▼

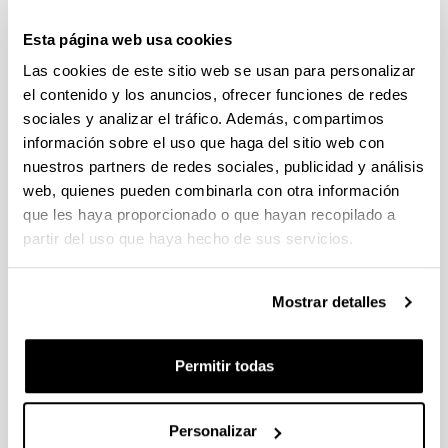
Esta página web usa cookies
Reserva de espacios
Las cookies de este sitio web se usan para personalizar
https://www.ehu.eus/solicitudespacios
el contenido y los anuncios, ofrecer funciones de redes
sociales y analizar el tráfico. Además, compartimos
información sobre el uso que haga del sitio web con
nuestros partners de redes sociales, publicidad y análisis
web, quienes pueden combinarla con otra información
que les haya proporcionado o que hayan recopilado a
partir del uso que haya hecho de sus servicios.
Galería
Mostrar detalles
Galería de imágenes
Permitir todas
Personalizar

▲
▼

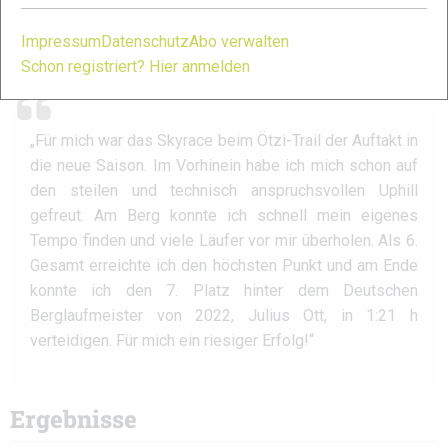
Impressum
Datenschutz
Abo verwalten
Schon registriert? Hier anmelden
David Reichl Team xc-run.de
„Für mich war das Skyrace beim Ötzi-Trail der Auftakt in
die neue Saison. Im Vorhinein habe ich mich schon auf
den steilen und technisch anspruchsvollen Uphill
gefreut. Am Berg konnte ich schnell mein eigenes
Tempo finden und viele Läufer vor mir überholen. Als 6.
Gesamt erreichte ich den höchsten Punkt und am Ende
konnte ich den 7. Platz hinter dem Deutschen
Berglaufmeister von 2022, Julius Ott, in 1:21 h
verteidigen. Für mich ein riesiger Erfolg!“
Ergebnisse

▲
▼

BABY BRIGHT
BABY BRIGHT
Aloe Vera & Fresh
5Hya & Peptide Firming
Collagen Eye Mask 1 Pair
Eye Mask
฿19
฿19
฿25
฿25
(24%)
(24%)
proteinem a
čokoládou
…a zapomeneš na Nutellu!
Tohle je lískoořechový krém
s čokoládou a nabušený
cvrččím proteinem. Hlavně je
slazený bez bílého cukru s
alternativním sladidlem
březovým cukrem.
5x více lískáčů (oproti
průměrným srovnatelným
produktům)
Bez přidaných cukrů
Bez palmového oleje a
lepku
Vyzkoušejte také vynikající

▲

PROBLEM DETAILS -> Print again the lines of the entries above that fall between the line holding "Esta página web usa cookies" and the line holding "información sobre el", inclusive, exactly as they stand.

ANSWER BELOW ->
Esta página web usa cookies
Reserva de espacios
Las cookies de este sitio web se usan para personalizar
https://www.ehu.eus/solicitudespacios
el contenido y los anuncios, ofrecer funciones de redes
sociales y analizar el tráfico. Además, compartimos
información sobre el uso que haga del sitio web con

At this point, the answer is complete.